A mile or so further and we leave NH17, veering left onto the Chogm Road. Just one more village now before hitting the spreading conurbation of Calangute, Candolim and Baga.
Saligao village itself sits off of the Chogm Road a little to the south and is a delightfully pretty place where the houses are closely nestled and the palms and fruit trees plentiful. It is understandable that the locality is so very green when you are given the translation of it’s name. ’Gao’….meaning village and ‘Sal’….the Portugese word for bicycle.
Ok, so I lied about the bicycle. I’m sorry, I don’t know what came over me. Maybe it was a test for the speed readers amongst you. You know who you are, you CHEATS. Now read it properly or get out of my book and buy a ‘Mills and Boon’.
……and ‘Sal’, meaning wooded forest. Now you don’t know whether to believe me or not. I’ve lost your trust haven’t I? Why did I do that? Just when it was going so well, I go and spoil things by making a cheap joke at your expense.
Right, I promise never to do that again. Promise.
The roads leading into the village are narrow and lined with palms creeping out onto the gravel like pedestrians. The compact and neat houses almost touch and between them, a maze of tiny pathways intrigue and invite. The farmland surrounding was traditionally used for growing sugar cane but, increasingly, it is given over to paddies and cereals. At harvest time, the grain can be seen laid along the roadsides to dry. Tarmac radiators.
For those of a superstitious disposition, avoid coming here on the first day of November, for that is celebrated as All Souls Day. It is believed by many to be the occasion when the spirits of the village dead return to visit their old homes…….and probably whinge about how things ‘aren’t the way they used to be’ and how today’s generation have ‘let the place go’.
Quite why they’ve all got to come back on the same day I don’t know. You’d think they’d spread it out a bit. Maybe there’s only one bus.
The more popular cause for a visit to Bicycle village must be the parish church of Mae De Deus, a fabulous white wedding cake of a church in glorious gothic tradition which has sat north of the Chogm Road for 130 years. The buttresses are peaked with long white spires and the belltower above the entrance adorned with what looks like a blanched Eiffel Tower. You’ll know what I mean when you see it. You’ll have to visit twice though because at night it is floodlit and spectacular. Blueish white at the front and with an orange warmth down each side. Of perfect proportion, if I were a churchy type of person, this would be my favourite by a mile.
‘What time do you finish today Raj?’ Hannah enquires.
‘Binish when I drop you off and go home’ he replies as he unbuttons the ‘white’ shirt again.

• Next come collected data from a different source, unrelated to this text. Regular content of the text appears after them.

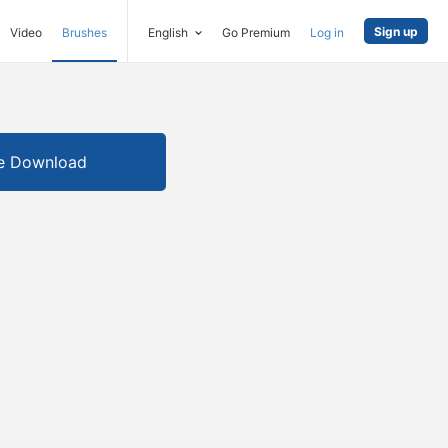
Sign up
Video
Brushes
English
Go Premium
Log in
e Download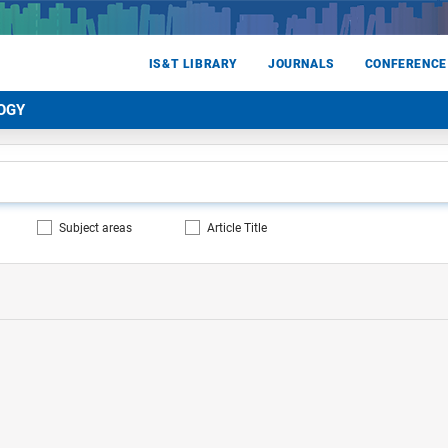
IS&T LIBRARY
JOURNALS
CONFERENCE
OGY
Subject areas
Article Title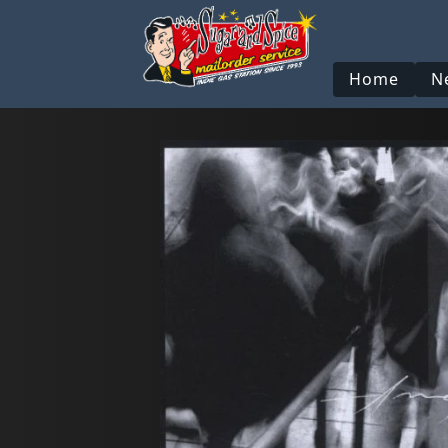
Home
N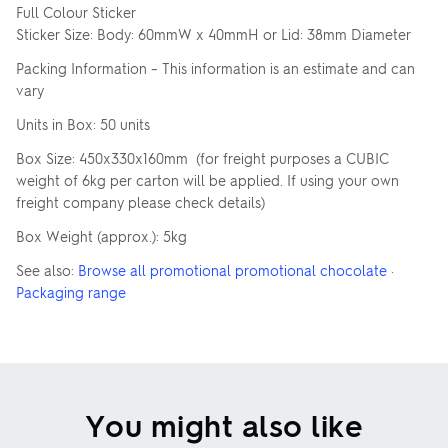
Full Colour Sticker
Sticker Size: Body: 60mmW x 40mmH or Lid: 38mm Diameter
Packing Information – This information is an estimate and can
vary
Units in Box: 50 units
Box Size: 450x330x160mm (for freight purposes a CUBIC
weight of 6kg per carton will be applied. If using your own
freight company please check details)
Box Weight (approx.): 5kg
See also:
Browse all promotional promotional chocolate
·
Packaging range
You might also like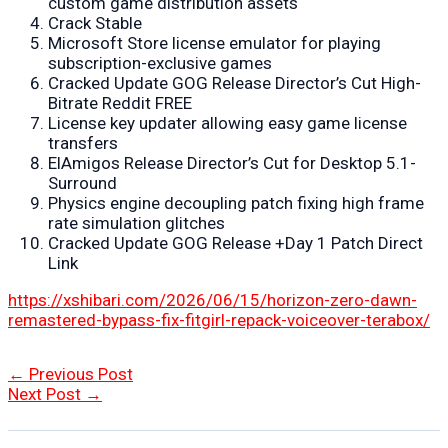
custom game distribution assets
Crack Stable
Microsoft Store license emulator for playing
subscription-exclusive games
Cracked Update GOG Release Director’s Cut High-
Bitrate Reddit FREE
License key updater allowing easy game license
transfers
ElAmigos Release Director’s Cut for Desktop 5.1-
Surround
Physics engine decoupling patch fixing high frame
rate simulation glitches
Cracked Update GOG Release +Day 1 Patch Direct
Link
https://xshibari.com/2026/06/15/horizon-zero-dawn-
remastered-bypass-fix-fitgirl-repack-voiceover-terabox/
Post
←
Previous Post
navigation
Next Post
→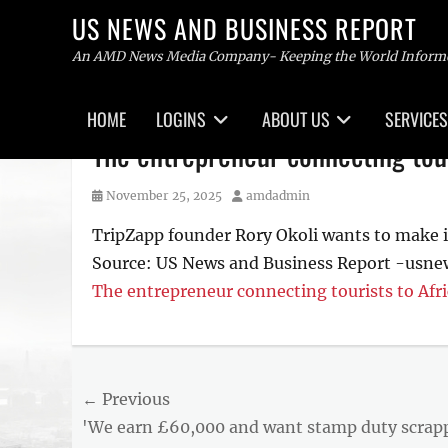
US NEWS AND BUSINESS REPORT
An AMD News Media Company- Keeping the World Inform
Primary
HOME
LOGINS
ABOUT US
SERVICES
menu
Skip
The entrepreneur connecting tour
to
content
Posted
Author
November 25, 2025
amdadmin
on
TripZapp founder Rory Okoli wants to make it 
Source: US News and Business Report -usn
The entrepreneur connecting tourists to Afri
Post
← Previous
Previous
'We earn £60,000 and want stamp duty scrap
navigation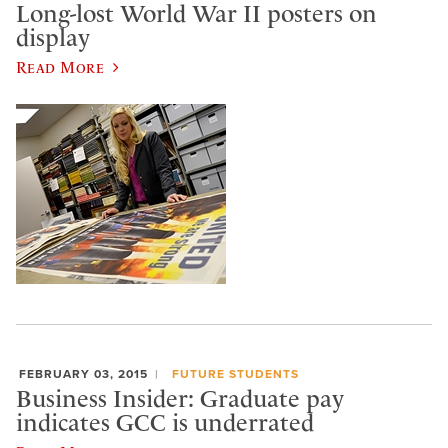
Long-lost World War II posters on
display
Read More
FEBRUARY 03, 2015
FUTURE STUDENTS
Business Insider: Graduate pay
indicates GCC is underrated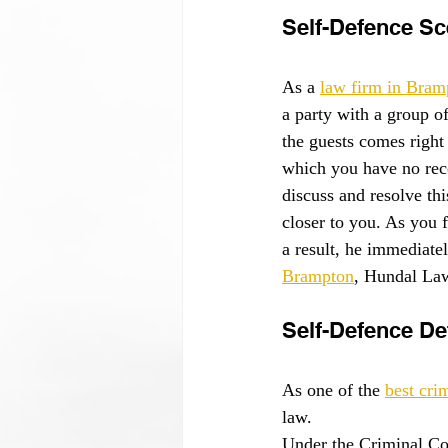
Self-Defence Sc
As a 
law firm in Bram
a party with a group o
the guests comes right 
which you have no reco
discuss and resolve th
closer to you. As you 
a result, he immediatel
Brampton
, Hundal Law
Self-Defence Def
As one of the 
best cri
law.
Under the Criminal Co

Binish isn’t a typo here, I’ve noticed that a number if Indians have trouble pronouncing F’s. There’s got to be a joke in there somewhere, I think, but not one that doesn’t involve lavish use of the Anglo-Saxon dictionary.
‘Easy life’ H quips.
‘Easy life, easy life, easy life, haha’ Raj sings although I struggle to recognise the tune and feel sure Robbie Williams needn’t worry. Taxi drivers working out of Dabolim only tend to take one fare in a day. Because of the number of cabs there, they stand little chance of getting to the front of the queue again.